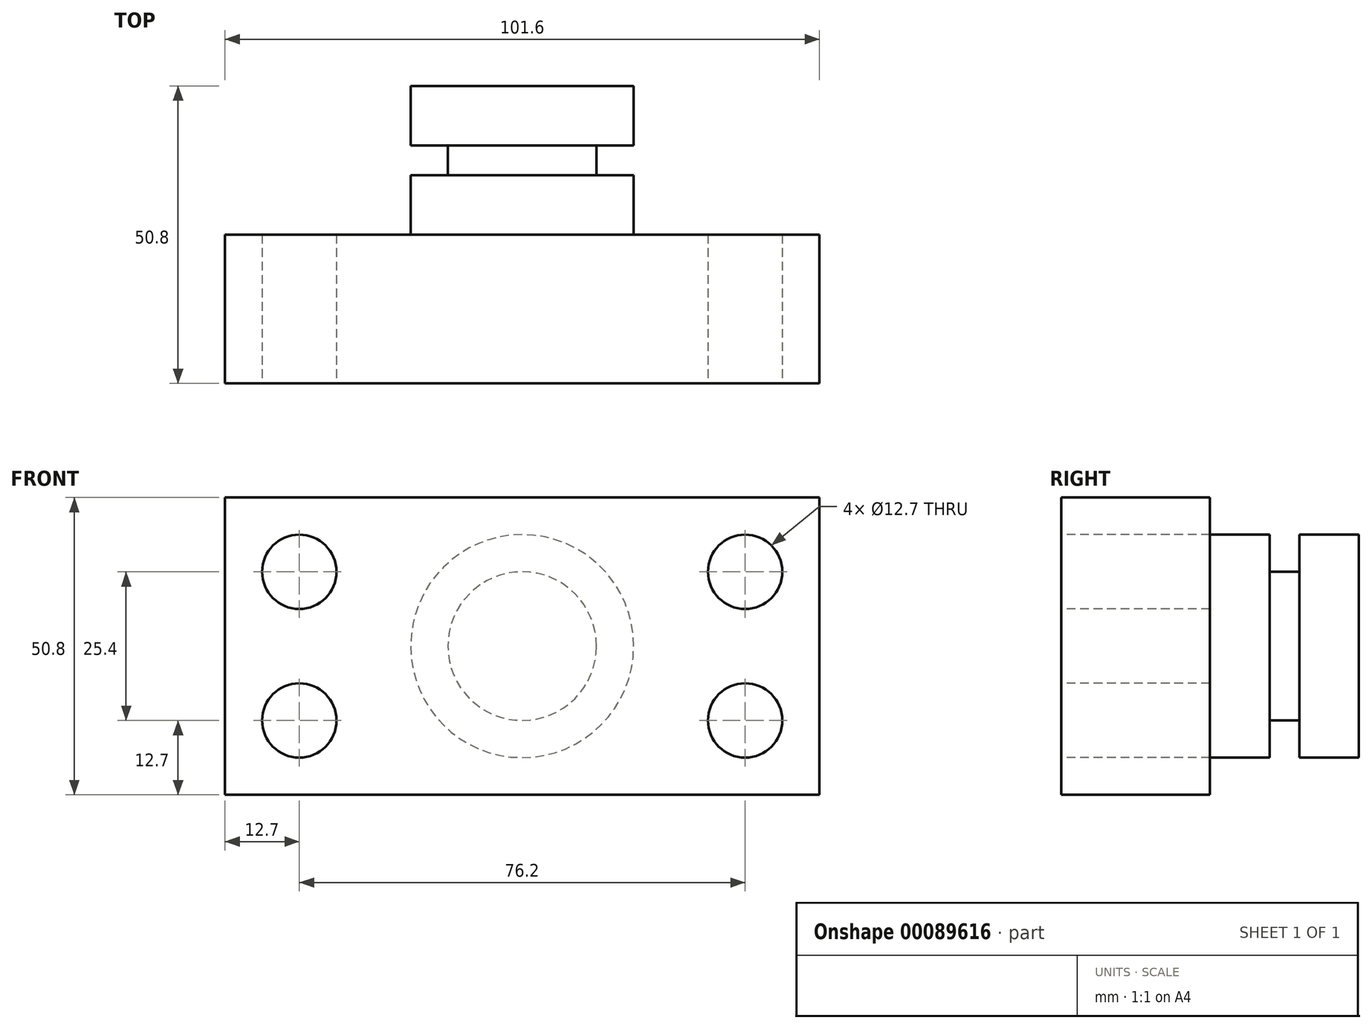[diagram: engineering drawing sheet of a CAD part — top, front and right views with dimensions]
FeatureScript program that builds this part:
annotation { "Feature Type Name" : "Feature", "Feature Type Description" : "" }
export const myFeature = defineFeature(function(context is Context, id is Id, definition is map)
    precondition{}
    {
        {
            var Q0;
            Q0=qCreatedBy(makeId("Front.planeOp"),FACE);
            var sketch = newSketch(context, id + "F0", { "sketchPlane" : qUnion([Q0])});
            skLineSegment(sketch, "E0", {"start": v(-50.8, 25.4) * mm, "end": v(50.8, 25.4) * mm});
            skLineSegment(sketch, "E1", {"start": v(50.8, 25.4) * mm, "end": v(50.8, -25.4) * mm});
            skLineSegment(sketch, "E2", {"start": v(50.8, -25.4) * mm, "end": v(-50.8, -25.4) * mm});
            skLineSegment(sketch, "E3", {"start": v(-50.8, -25.4) * mm, "end": v(-50.8, 25.4) * mm});
            skSolve(sketch);
        }
        {
            var Q0;
            Q0=makeQuery(id+"F0.imprint","IMPRINT",FACE,{"disambiguationData":[TD([[makeQuery(id+"F0.imprint","IMPRINT",EDGE,{"derivedFrom":sQuery(id+"F0.wireOp",EDGE,"E0")}),-1.0]])]});
            extrude(context, id + "F1", {"entities" : qUnion([Q0]), "depth" : 25.4 * mm});
        }
        {
            var Q0;
            Q0=makeQuery(id+"F1.opExtrude","CAP_FACE",FACE,{"disambiguationData":[OSD([sQuery(id+"F0.wireOp",EDGE,"E0"),sQuery(id+"F0.wireOp",EDGE,"E1"),sQuery(id+"F0.wireOp",EDGE,"E2"),sQuery(id+"F0.wireOp",EDGE,"E3")])],"isStart":false});
            var sketch = newSketch(context, id + "F2", { "sketchPlane" : qUnion([Q0])});
            skCircle(sketch, "E4", {"center": v(-38.1, 12.7) * mm, "radius": 6.35 * mm});
            skCircle(sketch, "E5", {"center": v(-38.1, -12.7) * mm, "radius": 6.35 * mm});
            skLineSegment(sketch, "E6", {"start": v(0, 34.69) * mm, "end": v(0, -31.44) * mm, "construction": true});
            skPoint(sketch, "E6.endSnap0", {"position": v(0, -25.4) * mm});
            skCircle(sketch, "E7.MirrorC", {"center": v(38.1, -12.7) * mm, "radius": 6.35 * mm});
            skCircle(sketch, "E8.MirrorC", {"center": v(38.1, 12.7) * mm, "radius": 6.35 * mm});
            skSolve(sketch);
        }
        {
            var Q0;
            Q0 = qSketchRegion(id + "F2", true);
            extrude(context, id + "F3", {"entities" : qUnion([Q0]), "operationType" : NewBodyOperationType.REMOVE, "endBound" : BoundingType.THROUGH_ALL, "oppositeDirection" : true, "depth" : 25.4 * mm});
        }
        {
            var Q0;
            Q0=qCreatedBy(makeId("Top.planeOp"),FACE);
            var sketch = newSketch(context, id + "F4", { "sketchPlane" : qUnion([Q0])});
            skLineSegment(sketch, "E9", {"start": v(-19.05, 0) * mm, "end": v(0, 0) * mm});
            skLineSegment(sketch, "E10", {"start": v(0, 0) * mm, "end": v(0, 25.4) * mm});
            skLineSegment(sketch, "E11", {"start": v(0, 25.4) * mm, "end": v(-19.05, 25.4) * mm});
            skLineSegment(sketch, "E12", {"start": v(-19.05, 25.4) * mm, "end": v(-19.05, 0) * mm});
            skLineSegment(sketch, "E13", {"start": v(0, 50.58) * mm, "end": v(0, -41.33) * mm});
            skSolve(sketch);
        }
        {
            var Q0;
            Q0 = qSketchRegion(id + "F4", true);
            var Q1;
            Q1=sQuery(id+"F4.wireOp",EDGE,"E13");
            revolve(context, id + "F5", {"operationType" : NewBodyOperationType.ADD, "entities" : qUnion([Q0]), "axis" : qUnion([Q1]), "revolveType" : RevolveType.FULL});
        }
        {
            var Q0;
            Q0=qCreatedBy(makeId("Top.planeOp"),FACE);
            var sketch = newSketch(context, id + "F6", { "sketchPlane" : qUnion([Q0])});
            skLineSegment(sketch, "E14.bottom", {"start": v(-19.05, 15.24) * mm, "end": v(-12.7, 15.24) * mm});
            skLineSegment(sketch, "E14.top", {"start": v(-19.05, 10.16) * mm, "end": v(-12.7, 10.16) * mm});
            skLineSegment(sketch, "E14.left", {"start": v(-19.05, 15.24) * mm, "end": v(-19.05, 10.16) * mm});
            skLineSegment(sketch, "E14.right", {"start": v(-12.7, 15.24) * mm, "end": v(-12.7, 10.16) * mm});
            skLineSegment(sketch, "E15", {"start": v(0, 0) * mm, "end": v(-19.05, 0) * mm});
            skLineSegment(sketch, "E16", {"start": v(0, 0) * mm, "end": v(0, 26.35) * mm});
            skSolve(sketch);
        }
        {
            var Q0;
            Q0 = qSketchRegion(id + "F6", true);
            var Q1;
            Q1=sQuery(id+"F6.wireOp",EDGE,"E16");
            revolve(context, id + "F7", {"operationType" : NewBodyOperationType.REMOVE, "entities" : qUnion([Q0]), "axis" : qUnion([Q1]), "revolveType" : RevolveType.FULL, "oppositeDirection" : true});
        }
    });
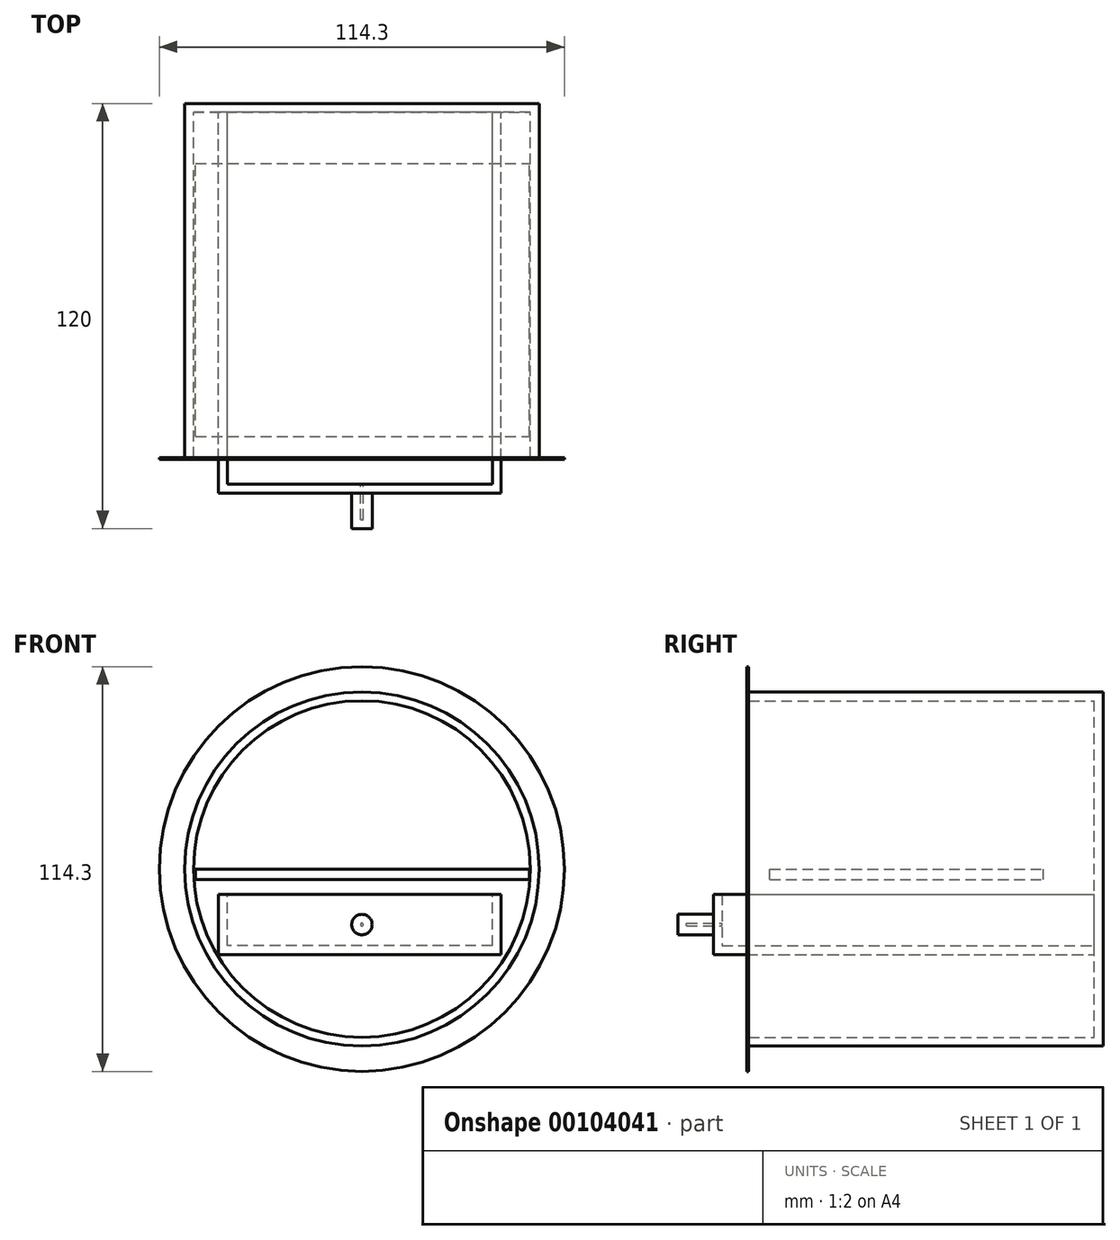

::::

## Exercise description
Rewrite the rows above with every "Q0" changed to "Qface" and nothing else altered, leaving out the pictures.

## Result of the exercise
[diagram: engineering drawing sheet of a CAD part — top, front and right views with dimensions]
FeatureScript program that builds this part:
annotation { "Feature Type Name" : "Feature", "Feature Type Description" : "" }
export const myFeature = defineFeature(function(context is Context, id is Id, definition is map)
    precondition{}
    {
        {
            var Qface;
            Qface=qCreatedBy(makeId("Front.planeOp"),FACE);
            var sketch = newSketch(context, id + "F0", { "sketchPlane" : qUnion([Qface])});
            skLineSegment(sketch, "E0", {"start": v(-50.8, 25.4) * mm, "end": v(50.8, 25.4) * mm});
            skLineSegment(sketch, "E1", {"start": v(50.8, 25.4) * mm, "end": v(50.8, -25.4) * mm});
            skLineSegment(sketch, "E2", {"start": v(50.8, -25.4) * mm, "end": v(-50.8, -25.4) * mm});
            skLineSegment(sketch, "E3", {"start": v(-50.8, -25.4) * mm, "end": v(-50.8, 25.4) * mm});
            skSolve(sketch);
        }
        {
            var Qface;
            Qface=makeQuery(id+"F0.imprint","IMPRINT",FACE,{"disambiguationData":[TD([[makeQuery(id+"F0.imprint","IMPRINT",EDGE,{"derivedFrom":sQuery(id+"F0.wireOp",EDGE,"E0")}),-1.0]])]});
            extrude(context, id + "F1", {"entities" : qUnion([Qface]), "depth" : 25.4 * mm});
        }
        {
            var Qface;
            Qface=makeQuery(id+"F1.opExtrude","CAP_FACE",FACE,{"disambiguationData":[OSD([sQuery(id+"F0.wireOp",EDGE,"E0"),sQuery(id+"F0.wireOp",EDGE,"E1"),sQuery(id+"F0.wireOp",EDGE,"E2"),sQuery(id+"F0.wireOp",EDGE,"E3")])],"isStart":false});
            var sketch = newSketch(context, id + "F2", { "sketchPlane" : qUnion([Qface])});
            skCircle(sketch, "E4", {"center": v(-38.1, 12.7) * mm, "radius": 6.35 * mm});
            skCircle(sketch, "E5", {"center": v(-38.1, -12.7) * mm, "radius": 6.35 * mm});
            skLineSegment(sketch, "E6", {"start": v(0, 34.69) * mm, "end": v(0, -31.44) * mm, "construction": true});
            skPoint(sketch, "E6.endSnap0", {"position": v(0, -25.4) * mm});
            skCircle(sketch, "E7.MirrorC", {"center": v(38.1, -12.7) * mm, "radius": 6.35 * mm});
            skCircle(sketch, "E8.MirrorC", {"center": v(38.1, 12.7) * mm, "radius": 6.35 * mm});
            skSolve(sketch);
        }
        {
            var Qface;
            Qface = qSketchRegion(id + "F2", true);
            extrude(context, id + "F3", {"entities" : qUnion([Qface]), "operationType" : NewBodyOperationType.REMOVE, "endBound" : BoundingType.THROUGH_ALL, "oppositeDirection" : true, "depth" : 25.4 * mm});
        }
        {
            var Qface;
            Qface=qCreatedBy(makeId("Top.planeOp"),FACE);
            var sketch = newSketch(context, id + "F4", { "sketchPlane" : qUnion([Qface])});
            skLineSegment(sketch, "E9", {"start": v(-19.05, 0) * mm, "end": v(0, 0) * mm});
            skLineSegment(sketch, "E10", {"start": v(0, 0) * mm, "end": v(0, 25.4) * mm});
            skLineSegment(sketch, "E11", {"start": v(0, 25.4) * mm, "end": v(-19.05, 25.4) * mm});
            skLineSegment(sketch, "E12", {"start": v(-19.05, 25.4) * mm, "end": v(-19.05, 0) * mm});
            skLineSegment(sketch, "E13", {"start": v(0, 50.58) * mm, "end": v(0, -41.33) * mm});
            skSolve(sketch);
        }
        {
            var Qface;
            Qface = qSketchRegion(id + "F4", true);
            var Q1;
            Q1=sQuery(id+"F4.wireOp",EDGE,"E13");
            revolve(context, id + "F5", {"operationType" : NewBodyOperationType.ADD, "entities" : qUnion([Qface]), "axis" : qUnion([Q1]), "revolveType" : RevolveType.FULL});
        }
        {
            var Qface;
            Qface=qCreatedBy(makeId("Top.planeOp"),FACE);
            var sketch = newSketch(context, id + "F6", { "sketchPlane" : qUnion([Qface])});
            skLineSegment(sketch, "E14.bottom", {"start": v(-19.05, 15.24) * mm, "end": v(-12.7, 15.24) * mm});
            skLineSegment(sketch, "E14.top", {"start": v(-19.05, 10.16) * mm, "end": v(-12.7, 10.16) * mm});
            skLineSegment(sketch, "E14.left", {"start": v(-19.05, 15.24) * mm, "end": v(-19.05, 10.16) * mm});
            skLineSegment(sketch, "E14.right", {"start": v(-12.7, 15.24) * mm, "end": v(-12.7, 10.16) * mm});
            skLineSegment(sketch, "E15", {"start": v(0, 0) * mm, "end": v(-19.05, 0) * mm});
            skLineSegment(sketch, "E16", {"start": v(0, 0) * mm, "end": v(0, 26.35) * mm});
            skSolve(sketch);
        }
        {
            var Qface;
            Qface = qSketchRegion(id + "F6", true);
            var Q1;
            Q1=sQuery(id+"F6.wireOp",EDGE,"E16");
            revolve(context, id + "F7", {"operationType" : NewBodyOperationType.REMOVE, "entities" : qUnion([Qface]), "axis" : qUnion([Q1]), "revolveType" : RevolveType.FULL, "oppositeDirection" : true});
        }
    });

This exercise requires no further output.